Trimming Deficits and Creating Jobs

Posted by scapozzola on 11/17/2010

In the New York Times today, David Leonhardt looks at the problems associated with massive, looming federal deficits.  He suggests that the best way to cut the deficit is to "make sure that any deficit-cutting plan does not also cut economic growth."

Leonhardt suggests two key efforts.  The first is the need to continue federal spending: "we shouldn’t plunge ourselves back into another economic slump by raising taxes and cutting spending too quickly."

Leonhardt says the second part of a pro-growth strategy means a long term focus. What's needed is not just making across-the-board spending cuts "for years on end."  Instead, it means cuts in "funding for programs that do not spur economic growth" combined with increases in "funding for those relatively few that do."

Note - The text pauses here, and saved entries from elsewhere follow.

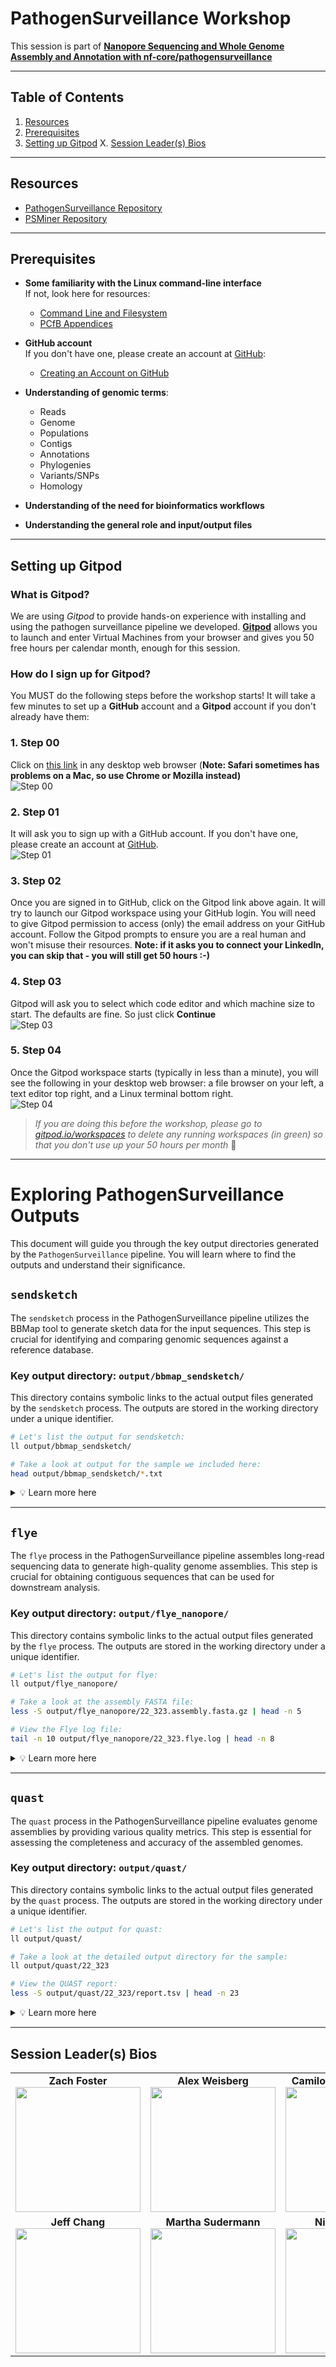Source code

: # PathogenSurveillance Workshop

This session is part of [**Nanopore Sequencing and Whole Genome Assembly and Annotation with nf-core/pathogensurveillance**](https://events.rdmobile.com/Sessions/Details/2316143)

---

## Table of Contents

1. [Resources](#resources)
2. [Prerequisites](#prerequisites)
3. [Setting up Gitpod](#setting-up-gitpod)
X. [Session Leader(s) Bios](#session-leaders-bios)
---

## Resources

- [PathogenSurveillance Repository](https://github.com/grunwaldlab/pathogensurveillance)
- [PSMiner Repository](https://github.com/grunwaldlab/psminer)

---

## Prerequisites

- **Some familiarity with the Linux command-line interface**  
  If not, look here for resources:
  - [Command Line and Filesystem](https://open.oregonstate.education/computationalbiology/chapter/the-command-line-and-filesystem/)
  - [PCfB Appendices](content/PCfB_Appendices.pdf)

- **GitHub account**  
  If you don't have one, please create an account at [GitHub](https://github.com):
  - [Creating an Account on GitHub](https://docs.github.com/en/get-started/start-your-journey/creating-an-account-on-github)

- **Understanding of genomic terms**:
  - Reads
  - Genome
  - Populations
  - Contigs
  - Annotations
  - Phylogenies
  - Variants/SNPs
  - Homology

- **Understanding of the need for bioinformatics workflows**

- **Understanding the general role and input/output files**

---

## Setting up Gitpod

### What is Gitpod?

We are using *Gitpod* to provide hands-on experience with installing and using the pathogen surveillance pipeline we developed. [**Gitpod**](https://gitpod.io/) allows you to launch and enter Virtual Machines from your browser and gives you 50 free hours per calendar month, enough for this session.

### How do I sign up for Gitpod?

You MUST do the following steps before the workshop starts! It will take a few minutes to set up a **GitHub** account and a **Gitpod** account if you don't already have them:

### 1. **Step 00**  
   Click on [this link](https://gitpod.io/new#https://github.com/grunwaldlab/aps_workshop) in any desktop web browser (**Note: Safari sometimes has problems on a Mac, so use Chrome or Mozilla instead)**  
   ![Step 00](content/Untitled%206.png)

### 2. **Step 01**  
   It will ask you to sign up with a GitHub account. If you don't have one, please create an account at [GitHub](https://github.com).  
   ![Step 01](content/Untitled%207.png)

### 3. **Step 02**  
   Once you are signed in to GitHub, click on the Gitpod link above again. It will try to launch our Gitpod workspace using your GitHub login. You will need to give Gitpod permission to access (only) the email address on your GitHub account. Follow the Gitpod prompts to ensure you are a real human and won't misuse their resources. **Note: if it asks you to connect your LinkedIn, you can skip that - you will still get 50 hours :-)**

### 4. **Step 03**  
   Gitpod will ask you to select which code editor and which machine size to start. The defaults are fine. So just click **Continue**  
   ![Step 03](content/Untitled%208.png)

### 5. **Step 04**  
   Once the Gitpod workspace starts (typically in less than a minute), you will see the following in your desktop web browser: a file browser on your left, a text editor top right, and a Linux terminal bottom right.  
   ![Step 04](content/Untitled.jpeg)

> *If you are doing this before the workshop, please go to [gitpod.io/workspaces](https://gitpod.io/workspaces) to delete any running workspaces (in green) so that you don't use up your 50 hours per month* 🙂

---

# Exploring PathogenSurveillance Outputs

This document will guide you through the key output directories generated by the `PathogenSurveillance` pipeline. You will learn where to find the outputs and understand their significance.

## `sendsketch`

The `sendsketch` process in the PathogenSurveillance pipeline utilizes the BBMap tool to generate sketch data for the input sequences. This step is crucial for identifying and comparing genomic sequences against a reference database.

### Key output directory: `output/bbmap_sendsketch/`

This directory contains symbolic links to the actual output files generated by the `sendsketch` process. The outputs are stored in the working directory under a unique identifier.

```sh
# Let's list the output for sendsketch:
ll output/bbmap_sendsketch/

# Take a look at output for the sample we included here:
head output/bbmap_sendsketch/*.txt
```

<details>
<summary> 💡 Learn more here </summary>

  ### Inputs
  
  - **Input Sequences**: The process takes in sequencing data files, such as FASTQ files.
  - **Reference Database**: The sequences are compared against a reference database (e.g., RefSeq).
  
  ### Outputs
  
  - **Sketch Files**: These are the primary outputs containing information about the query sequences and their comparison to the reference database.
  
  ### Understanding the Outputs
  
  The main output file `22_323.txt` contains detailed information about the query sequence and its comparison to the reference database. Here are some key fields:
  
  - **Query**: Information about the query sequence, including its ID, run ID, sample ID, and other metadata.
  - **DB**: The reference database used for comparison (e.g., RefSeq).
  - **SketchLen**: The length of the sketch.
  - **Seqs**: Number of sequences in the sketch.
  - **Bases**: Total bases in the sketch.
  - **Quality**: Quality score of the sketch.
  - **Depth**: Depth of the sketch.
  - **Taxonomy**: Taxonomic classification of the sequences.
  
  ### Example Output Snippet
  
  ```
  Query: a4d92ba2-9c26-4548-927d-f10ab976c5fb runid=e8007fcc5055076f3e399f09a077cc1f37b2b8ff sampleid=run4 read=2240 ch=338 start_time=2022-08-04T04:43:00Z model_version_id=2021-11-17_dna_r10.4_minion_promethion_1024_67af0493 barcode=barcode07       DB: RefSeq      SketchLen: 35910   Seqs: 7396      Bases: 88561804 gSize: 5424369  GC: 0.640       Quality: 0.7925 AvgCount: 13.456        Depth: 13.456   File: xan_22-323_nanopore.fastq.gz
  WKID    KID     ANI     SSU     SSULen  Complt  Contam  Contam2 uContam Score   E-Val   Depth   Depth2  Volume  RefHits Matches Unique  Unique2 Unique3 noHit   Length  TaxID   ImgID           gBases  gKmers  gSize   gSeqs   GC      rDiv    qDiv    rSize   qSize   cHits      taxName file    seqName taxonomy
  35.22%  22.41%  96.29%  91.52%  1551    100.00% 20.06%  0.62%   4.03%   6793    0.00e+00        14.05   13.78   113.1   34.20   8047    542     6660    13153   9654    35910   863365  -1      5052399 5014802 4995825 1       0.638   22845   35910   22845   35910   7205       Xanthomonas hortorum pv. carotae str. M081      .       tid|863365|NZ_CM002307.1 Xanthomonas hortorum pv. carotae str. M081 chromosome, whole genome shotgun sequence   sk:Bacteria;p:Proteobacteria;c:Gammaproteobacteria;o:Xanthomonadales;f:Xanthomonadaceae;g:Xanthomonas;s:Xanthomonas hortorum;Xanthomonas hortorum pv. carotae
  ```
 
  ### Column Details
  
  - **WKID**: Weighted K-mer ID, representing the percentage of shared k-mers between the query and reference.
  - **KID**: K-mer ID, showing the percentage of identical k-mers.
  - **ANI**: Average Nucleotide Identity, indicating the similarity between the query and reference sequences.
  - **SSU**: Small Subunit ribosomal RNA percentage identity.
  - **SSULen**: Length of the SSU alignment.
  - **Complt**: Completeness of the match.
  - **Contam**: Contamination level in the match.
  - **uContam**: Unique contamination level.
  - **Score**: Score of the match.
  - **E-Val**: E-value of the match.
  - **Depth**: Depth of coverage for the match.
  - **Volume**: Volume of the match.
  - **RefHits**: Number of hits in the reference database.
  - **Matches**: Number of matches in the query sequence.
  - **Unique**: Unique k-mers in the query sequence.
  - **noHit**: Number of k-mers in the query with no hits in the reference.
  - **Length**: Length of the alignment.
  - **TaxID**: Taxonomic ID of the reference.
  - **ImgID**: IMG ID of the reference.
  - **gBases**: Total bases in the genome.
  - **gKmers**: Total k-mers in the genome.
  - **gSize**: Size of the genome.
  - **gSeqs**: Number of sequences in the genome.
  - **GC**: GC content.
  - **rDiv**: Relative diversity.
  - **qDiv**: Query diversity.
  - **rSize**: Size of the reference.
  - **qSize**: Size of the query.
  - **cHits**: Cumulative hits in the query.

  > ## 🧐 What does all this mean? and Why?   
  > 
  >  ### Sketches
  >  
  >  Sketching is a technique used in bioinformatics to create a compact representation of a sequence. This method reduces the memory and computational requirements for sequence comparison. Sketches are generated using a subset of k-mers (short subsequences of length k) from the original sequence.
  >  
  >  ### K-mers
  >  
  >  - **Definition**: K-mers are contiguous sequences of k nucleotides. For example, in the sequence `AGCT`, the 2-mers (k=2) are `AG`, `GC`, and `CT`.
  >  - **Usage**: K-mers are used to break down large sequences into smaller, manageable pieces. They are essential for tasks such as sequence alignment, error correction, and genome assembly.
  >  - **Sketch generation**: A sketch is generated by selecting a representative subset of k-mers from the sequence. This subset captures the essential characteristics of the sequence, allowing for efficient and accurate comparisons.
  >  
  >  ### Importance in Pathogen Surveillance
  >  
  >  - **Efficient Comparison**: Sketches enable the rapid comparison of genomic sequences against large reference databases, facilitating the identification of pathogens.
  >  - **Data Reduction**: By reducing the size of the data to be compared, sketches make it feasible to analyze large datasets within a reasonable time frame and with limited computational resources.

</details>

---

## `flye`

The `flye` process in the PathogenSurveillance pipeline assembles long-read sequencing data to generate high-quality genome assemblies. This step is crucial for obtaining contiguous sequences that can be used for downstream analysis.

### Key output directory: `output/flye_nanopore/`

This directory contains symbolic links to the actual output files generated by the `flye` process. The outputs are stored in the working directory under a unique identifier.

```sh
# Let's list the output for flye:
ll output/flye_nanopore/

# Take a look at the assembly FASTA file:
less -S output/flye_nanopore/22_323.assembly.fasta.gz | head -n 5

# View the Flye log file:
tail -n 10 output/flye_nanopore/22_323.flye.log | head -n 8
```

<details>
<summary> 💡 Learn more here </summary>

  ### Inputs
  
  - **Input Sequences**: The process takes in long-read sequencing data files.
  - **Mode**: Specifies the type of input data (e.g., `--nano-raw` for raw nanopore reads).
  
  ### Outputs
  
  - **Assembly FASTA File**: Contains the assembled genome sequences.
  - **Graph Files (GFA and GV)**: Represent the assembly graph in different formats.
  - **Assembly Info File**: Provides information about the assembly, such as the total length, number of fragments, and coverage.
  - **Log File**: Contains logs generated during the assembly process.
  - **Parameters File**: Stores the parameters used for the assembly process.
  
  ### Understanding the Outputs
  
  The main output file `22_323.assembly.fasta.gz` contains the assembled genome sequences. The `22_323.assembly_info.txt` file provides detailed statistics about the assembly.
  
  ### Example Output Snippet from `assembly_info.txt`
  
  ```
  [2024-07-24 20:16:31] root: INFO: Assembly statistics:

          Total length:   5281721
          Fragments:      1
          Fragments N50:  5281721
          Largest frg:    5281721
          Scaffolds:      0
          Mean coverage:  34
  ```

  ### Column Details
  
  - **Total length**: Total length of the assembled genome.
  - **Fragments**: Number of fragments in the assembly.
  - **Fragments N50**: N50 value for the fragments, indicating that 50% of the assembly is contained in fragments of this length or longer.
  - **Largest frg**: Length of the largest fragment in the assembly.
  - **Scaffolds**: Number of scaffolds in the assembly.
  - **Mean coverage**: Average coverage of the assembly.

  > ## 🧐 What does all this mean? and Why?   
  > 
  >  ### Genome Assembly
  >  
  >  Genome assembly is the process of reconstructing the original genome from sequencing reads. This is achieved by overlapping reads to form longer contiguous sequences called contigs.
  >  
  >  ### Flye
  >  
  >  - **Purpose**: Flye is a de novo assembler for long reads produced by technologies such as Nanopore and PacBio. It is designed to assemble genomes with high continuity and accuracy.
  >  - **Usage**: Flye can handle various types of long-read data, producing high-quality assemblies suitable for downstream analysis.
  >  - **Output**: The resulting assembly includes contigs, assembly graphs, and detailed assembly statistics, which are crucial for understanding the quality and characteristics of the assembly.
  >  
  >  ### Importance in Pathogen Surveillance
  >  
  >  - **High-Quality Assemblies**: Obtaining high-quality genome assemblies is essential for accurate pathogen identification and characterization.
  >  - **Downstream Analysis**: The assembled genomes can be used for various downstream analyses, such as variant calling, gene annotation, and comparative genomics.

</details>

---

## `quast`

The `quast` process in the PathogenSurveillance pipeline evaluates genome assemblies by providing various quality metrics. This step is essential for assessing the completeness and accuracy of the assembled genomes.

### Key output directory: `output/quast/`

This directory contains symbolic links to the actual output files generated by the `quast` process. The outputs are stored in the working directory under a unique identifier.

```sh
# Let's list the output for quast:
ll output/quast/

# Take a look at the detailed output directory for the sample:
ll output/quast/22_323

# View the QUAST report:
less -S output/quast/22_323/report.tsv | head -n 23
```

<details>
<summary> 💡 Learn more here </summary>

  ### Inputs
  
  - **Consensus Sequences**: The assembled sequences to be evaluated.
  - **Reference Genome (optional)**: The reference genome for comparison.
  - **Annotation GFF (optional)**: The annotation file for the reference genome.
  
  ### Outputs
  
  - **Report Files**: Contain various metrics and statistics about the genome assembly.
  - **HTML Reports**: Interactive reports for visualizing the assembly quality.
  - **PDF Reports**: Printable versions of the assembly quality reports.
  - **Log Files**: Contains logs generated during the QUAST evaluation.
  
  ### Understanding the Outputs
  
  The main output files include `report.tsv`, `report.txt`, and `report.pdf`, which provide detailed statistics about the genome assembly. The HTML reports (`icarus.html` and `report.html`) offer interactive visualizations.

  ### Example Output Snippet from `report.tsv`
  
  ```
  Assembly        22_323.assembly
  # contigs (>= 0 bp)     1
  # contigs (>= 1000 bp)  1
  # contigs (>= 5000 bp)  1
  # contigs (>= 10000 bp) 1
  # contigs (>= 25000 bp) 1
  # contigs (>= 50000 bp) 1
  Total length (>= 0 bp)  5281721
  Total length (>= 1000 bp)       5281721
  Total length (>= 5000 bp)       5281721
  Total length (>= 10000 bp)      5281721
  Total length (>= 25000 bp)      5281721
  Total length (>= 50000 bp)      5281721
  # contigs       1
  Largest contig  5281721
  Total length    5281721
  GC (%)  64.04
  N50     5281721
  N90     5281721
  auN     5281721.0
  L50     1
  L90     1
  # N's per 100 kbp       0.00
  ```

  ### Column Details
  
  - **# contigs**: Number of contigs in the assembly.
  - **Total length**: Total length of all contigs.
  - **Largest contig**: Length of the largest contig.
  - **GC (%)**: GC content percentage.
  - **N50**: N50 value of the assembly, indicating the length of the shortest contig at 50% of the total assembly length.
  - **N90**: N90 value of the assembly, indicating the length of the shortest contig at 90% of the total assembly length.
  - **auN**: The auN statistic provides a summary of the assembly's length distribution.
  - **L50**: Number of contigs whose length sum makes up 50% of the total assembly length.
  - **L90**: Number of contigs whose length sum makes up 90% of the total assembly length.
  - **# N's per 100 kbp**: Number of ambiguous bases (Ns) per 100,000 base pairs.

  > ## 🧐 What does all this mean? and Why?   
  > 
  >  ### Genome Assembly Evaluation
  >  
  >  Evaluating the quality of a genome assembly is crucial for understanding its completeness and accuracy. QUAST provides a comprehensive set of metrics to assess these aspects.
  >  
  >  ### QUAST
  >  
  >  - **Purpose**: QUAST (Quality Assessment Tool for Genome Assemblies) evaluates genome assemblies by comparing them to a reference genome and computing various metrics.
  >  - **Usage**: QUAST can handle multiple types of input data, including assembled sequences, reference genomes, and annotation files.
  >  - **Output**: The resulting reports provide detailed statistics and visualizations, allowing researchers to assess the quality of their assemblies effectively.
  >  
  >  ### Importance in Pathogen Surveillance
  >  
  >  - **Quality Assurance**: Ensuring high-quality genome assemblies is essential for accurate pathogen identification and characterization.
  >  - **Data Interpretation**: The detailed metrics and visualizations help researchers interpret the quality and characteristics of their assemblies, facilitating better decision-making in downstream analyses.

</details>

---

## Session Leader(s) Bios

<table>
  <tr>
    <td align="center"><strong>Zach Foster</strong><br><img src="content/Untitled.png" width="200"></td>
    <td align="center"><strong>Alex Weisberg</strong><br><img src="content/Untitled%201.png" width="200"></td>
    <td align="center"><strong>Camilo H. Parada Rojas</strong><br><img src="content/Untitled%202.png" width="200"></td>
  </tr>
  <tr>
    <td align="center"><strong>Jeff Chang</strong><br><img src="content/Untitled%203.png" width="200"></td>
    <td align="center"><strong>Martha Sudermann</strong><br><img src="content/Untitled%204.png" width="200"></td>
    <td align="center"><strong>Nik Grunwald</strong><br><img src="content/Untitled%205.png" width="200"></td>
  </tr>
</table>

Essentially, Leonhardt is looking at the best possible ways to generate growth throughout the U.S.

One key point on growing an economy is to grow jobs.  So another way to look at the problem would be "How might the U.S. create jobs and thus grow the economy."

What comes to mind is the ongoing toll that unbalanced trade with China has taken on the U.S. economy. Research by the Economic Policy Institute (EPI) shows that the U.S. trade deficit with China has cost 2.4 million jobs since 2001.

Even more pressing is EPI's recent finding that the increasing trade deficit with China is set to cost the U.S. roughly 500,000 jobs in 2010 alone.

There's an old adage that says if you're in a hole, the first step in turning things around would be to stop digging.  The U.S. can halt some of the hemorrhaging of jobs by taking steps to correct the massive, lopsided trade deficit with China

A few weeks ago, the U.S. House of Repesentatives passed strong, bipartisan legislation on China's currency manipulation.  Now, the U.S. Senate may be poised to vote on similar legislation.  Yesterday, the Alliance for American Manufacturing (AAM) sent a letter to the U.S. Senate urging passage of legislation to stop China's currency manipulation.

Correcting unbalanced trade with China would be an important step toward creating jobs in the U.S.